La parenthèse chinoise refermée, elle poursuit sa carrière dans la direction artistique « pour des marques de luxe, avec un designer pour développer des lignes d’objets, pour le cinéma… ». D’abord six mois au Brésil avec une bourse de la Grande halle de la Villette pour un film sur les révolutions culturelles. « Puis j’ai monté des expos et créé deux galeries itinérantes avec deux amies, notamment à New York, dans la salle de boxe où a été tourné Raging Bull. On développait un réseau de jeunes collectionneurs qu’on mettait en relation avec des artistes. » Six années et demie à développer et créer des projets variés autour de l’art, de l’artisanat, du cinéma et du mécénat, entre Paris et New York, Barcelone et Beyrouth…

Avant de rencontrer un homme d’affaires à la tête d’un fonds d’investissement à l’origine d’un « business vertueux » avec lequel elle montera La Maison de commerce, « une référence pour l’artisanat européen à Paris », assure Pauline Lévêque, mettant en valeur et commercialisant des produits réalisés par des artisans en prônant « les ressources locales, le respect des matériaux, la pédagogie, la simplicité et la beauté au quotidien ».

L’artisanat aveyronnais mis en valeur par La Maison de commerce.

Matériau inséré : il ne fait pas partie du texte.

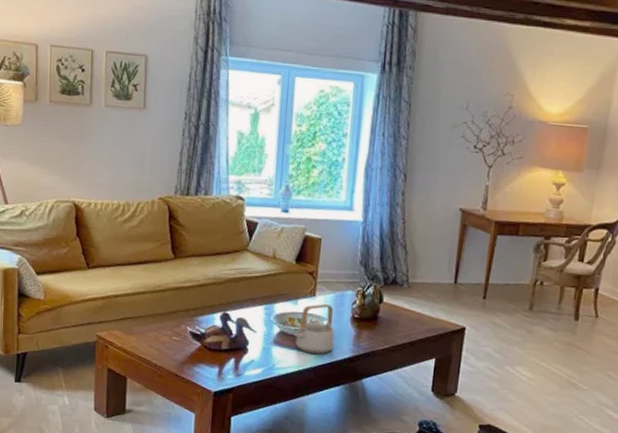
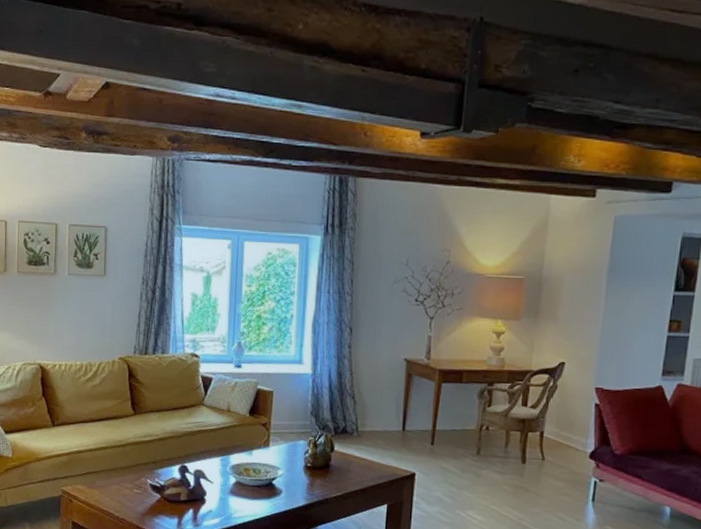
teapot: present [294,303,335,355] -> none [249,453,289,504]

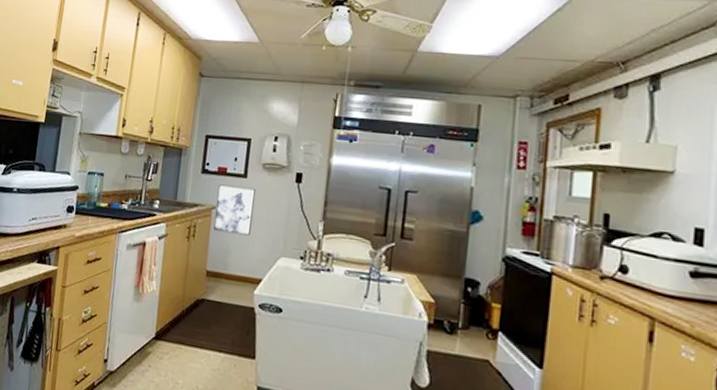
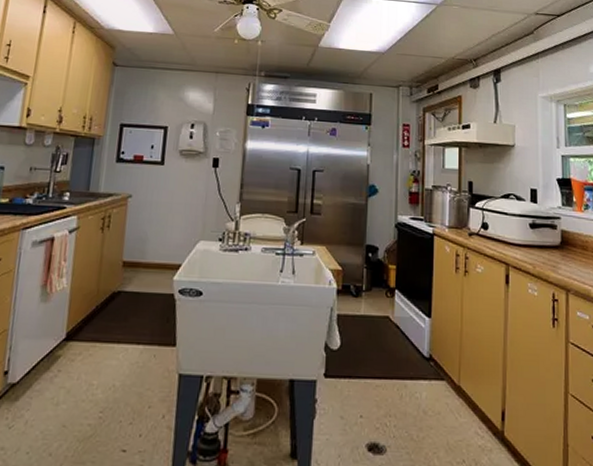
wall art: present [214,184,255,236] -> none [130,172,173,222]

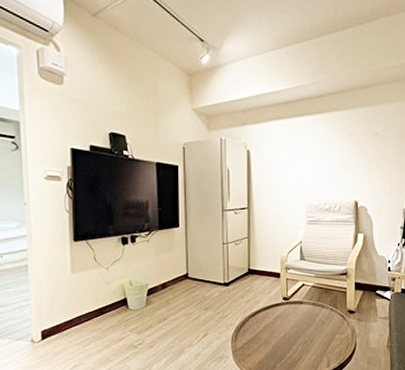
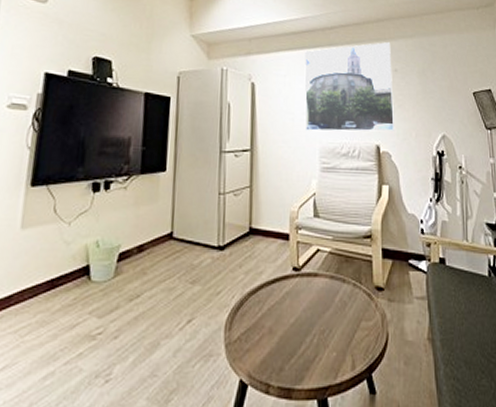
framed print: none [293,108,373,191] -> present [304,42,395,132]

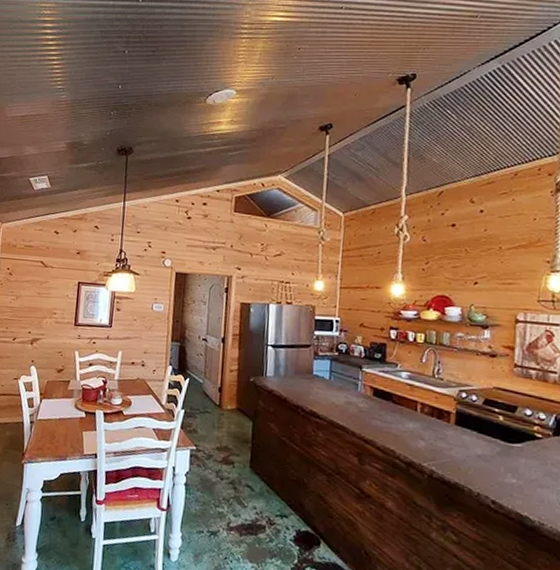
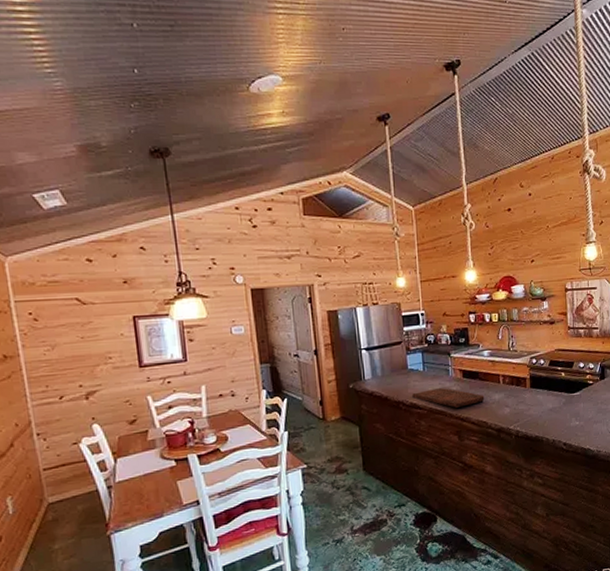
cutting board: none [313,400,396,428] -> present [412,388,485,408]

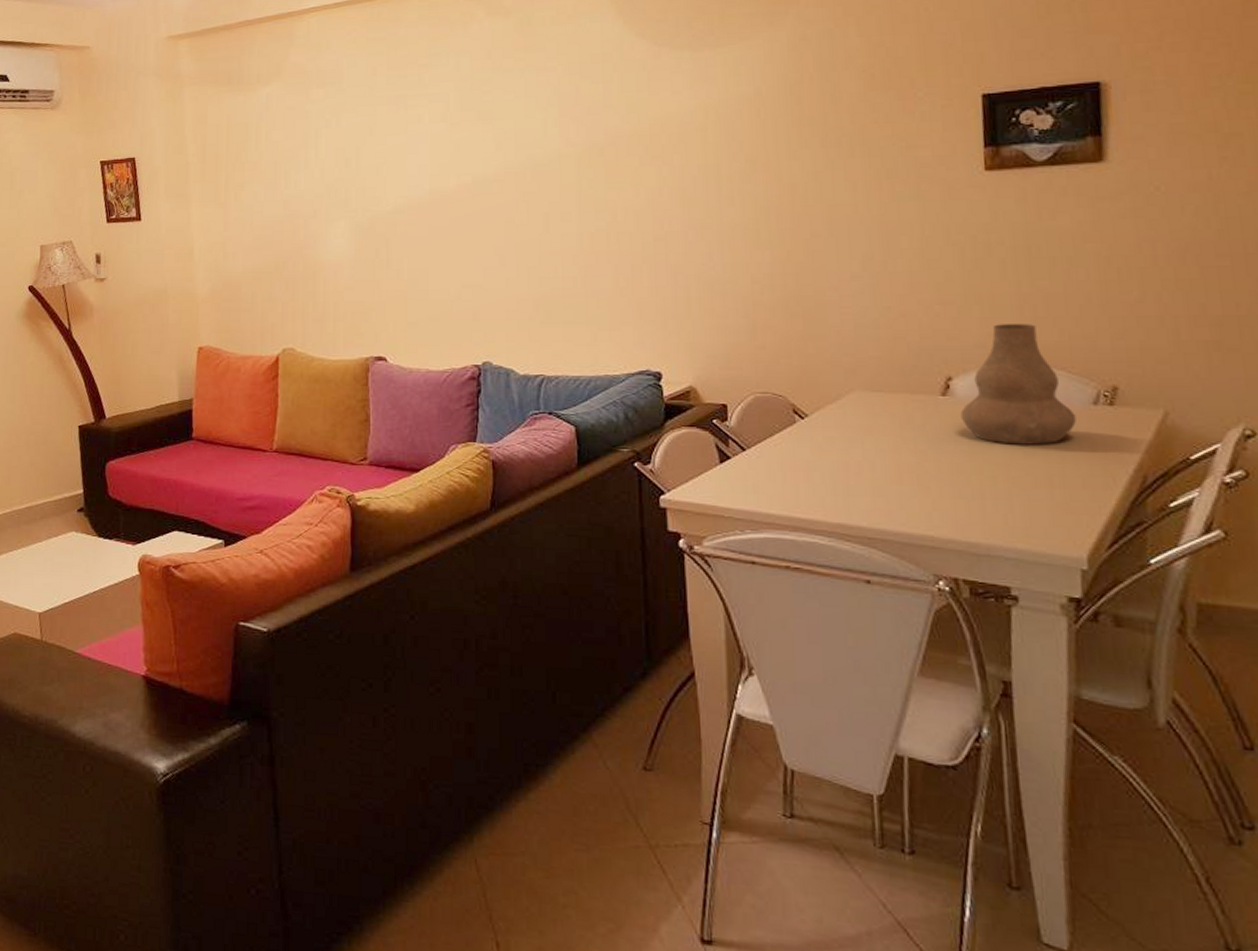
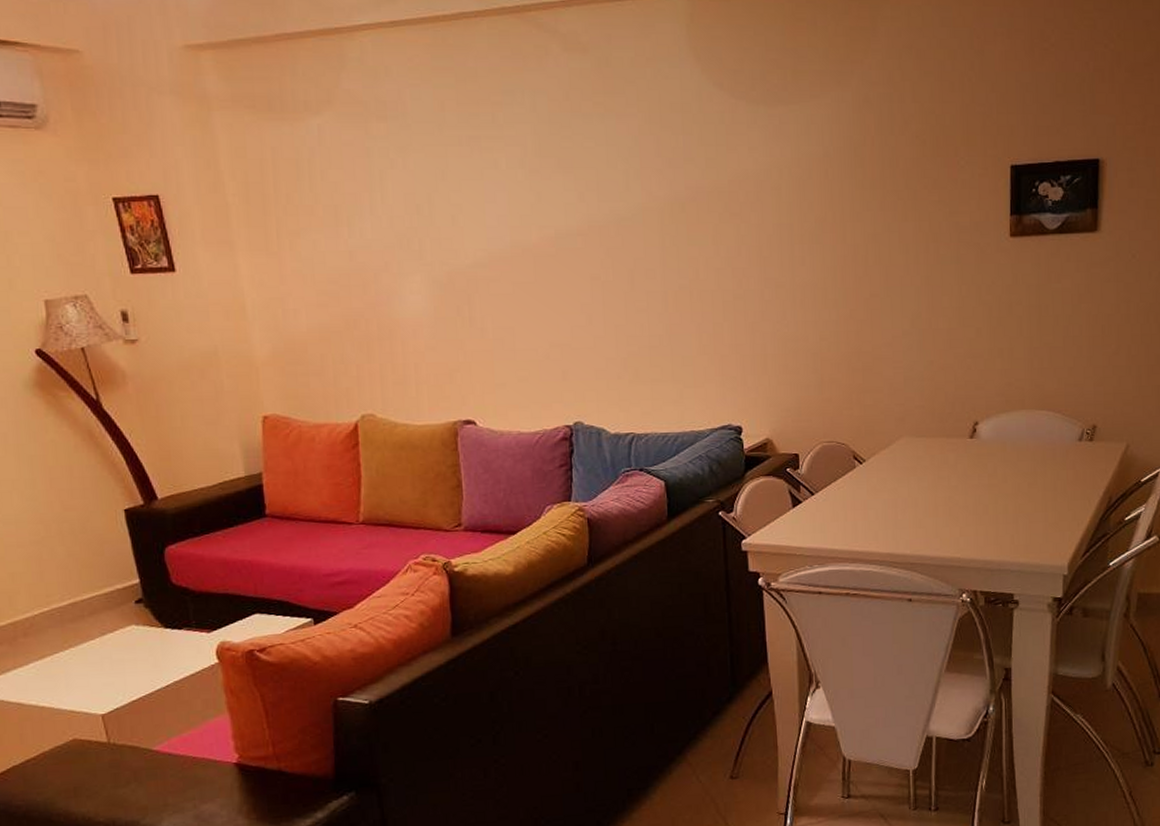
vase: present [960,324,1076,445] -> none [983,374,1066,477]

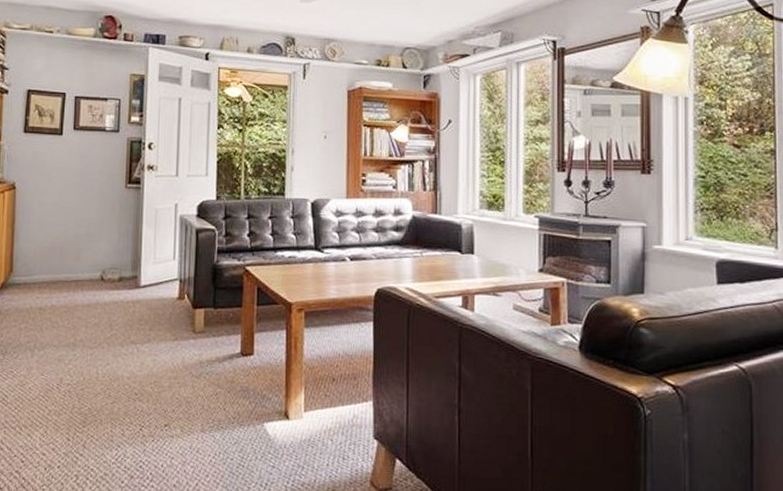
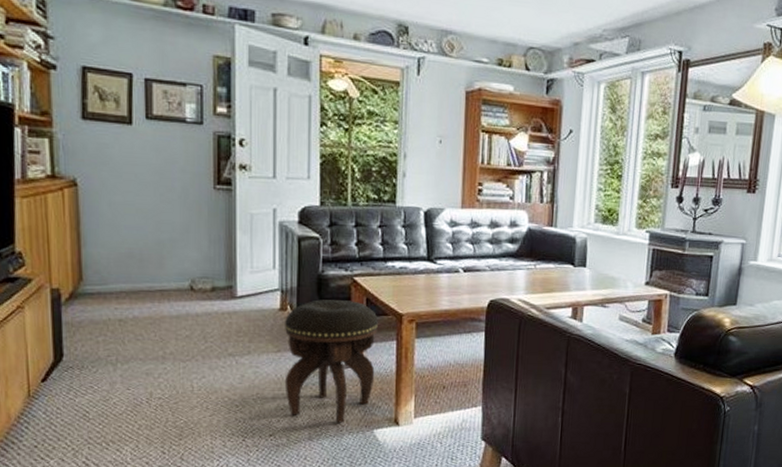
footstool: none [180,289,268,415] -> present [284,299,378,423]

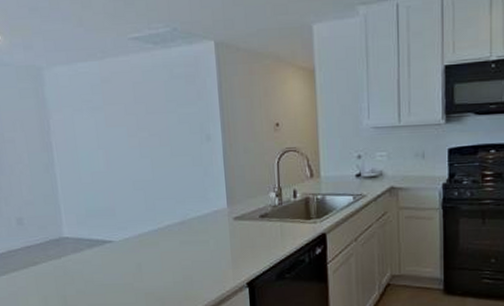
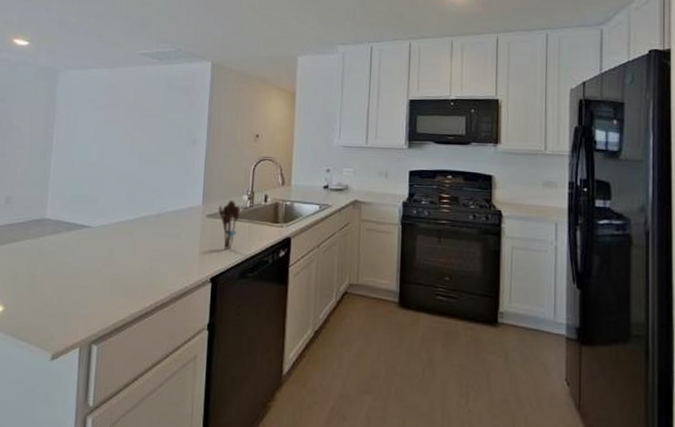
utensil holder: none [245,199,269,252] -> present [218,200,240,250]

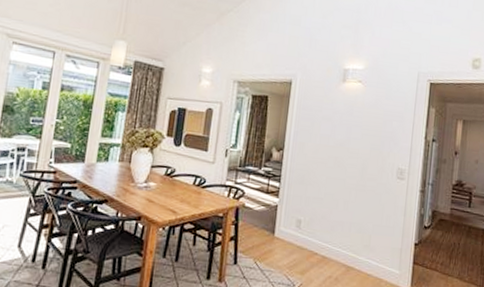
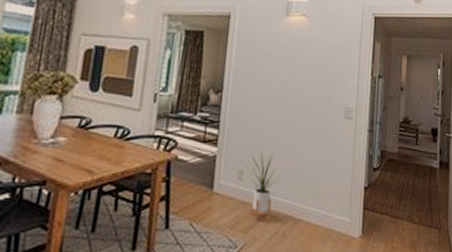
house plant: none [305,205,334,265] -> present [248,153,280,220]

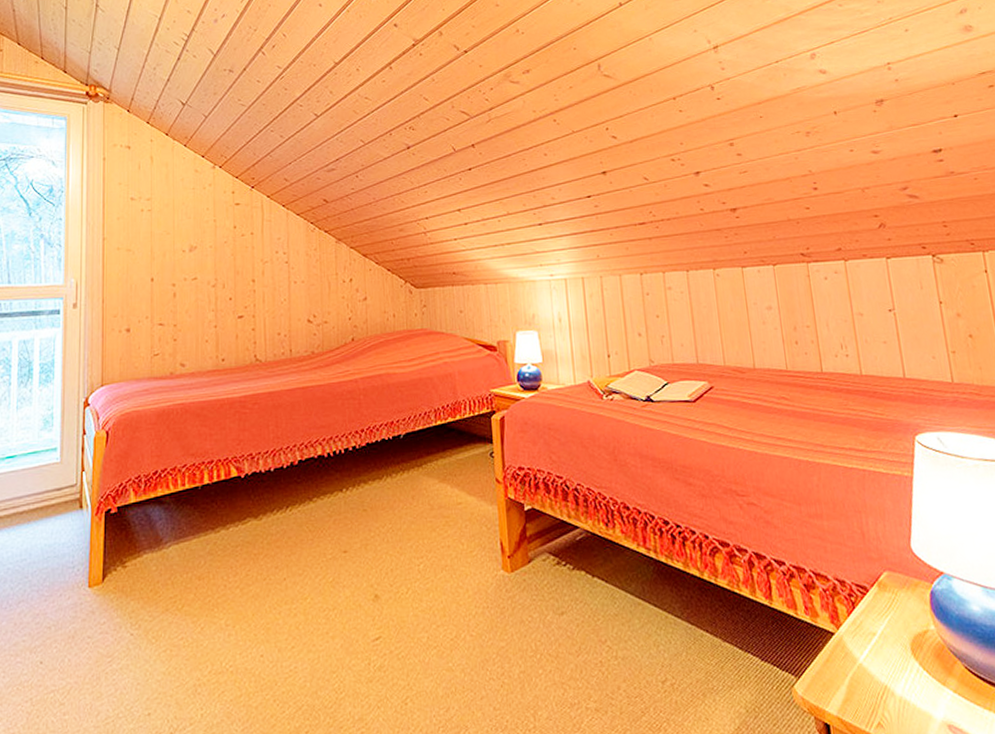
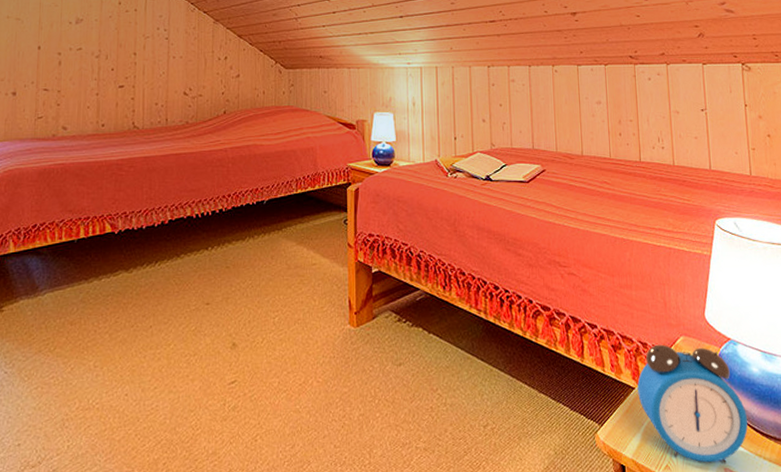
alarm clock: none [837,581,973,719] -> present [637,344,748,463]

L’artisanat aveyronnais mis en valeur par La Maison de commerce.
Reproduction L’Aveyronnais

Une aventure « d’intérêt général » qu’elle quitte après un peu plus de trois années, pour entamer sa collaboration avec Alfred Hôtels et avec l’entreprise de décoration d’intérieur et de mobilier Sandra Benhamou. Deux établissements auprès desquels elle dispense ses compétences en architecture d’intérieur et en design.

Le bonheur, en Aveyron

Installée à Paris, la directrice artistique est maman du petit Orso, âgé de six ans, avec lequel elle aime partager son amour pour l’Aveyron. « Ça me procure une joie profonde de voir nos enfants marcher sur les sentiers que je connais par cœur… » Et de se souvenir « d’un grand moment de bonheur » lors d’un pique-nique en famille, il y a deux ans, autour de la grange qu’elle souhaite restaurer. Un projet qui « aurait du sens ». « Ça n’est pas uniquement par rapport à la famille, c’est beaucoup lié à la terre, celle qu’on a aimée dès notre enfance » Et au rapport au temps, aux autres… Ces familles, ces personnalités qui font aussi le caractère de ce petit coin d’Aveyron autour de Pradinas.

Orso, le fils de Pauline Lévêque, en Aveyron sur les terres familiales.

Orso, le fils de Pauline Lévêque, en Aveyron sur les terres familiales.
Reproduction L’Aveyronnais

« Des valeurs, une authenticité, dit Pauline Lévêque. Des réalités avec lesquelles on ne peut pas mentir. »

Et un « sentiment d’appartenance » qui la lie à ce territoire unique.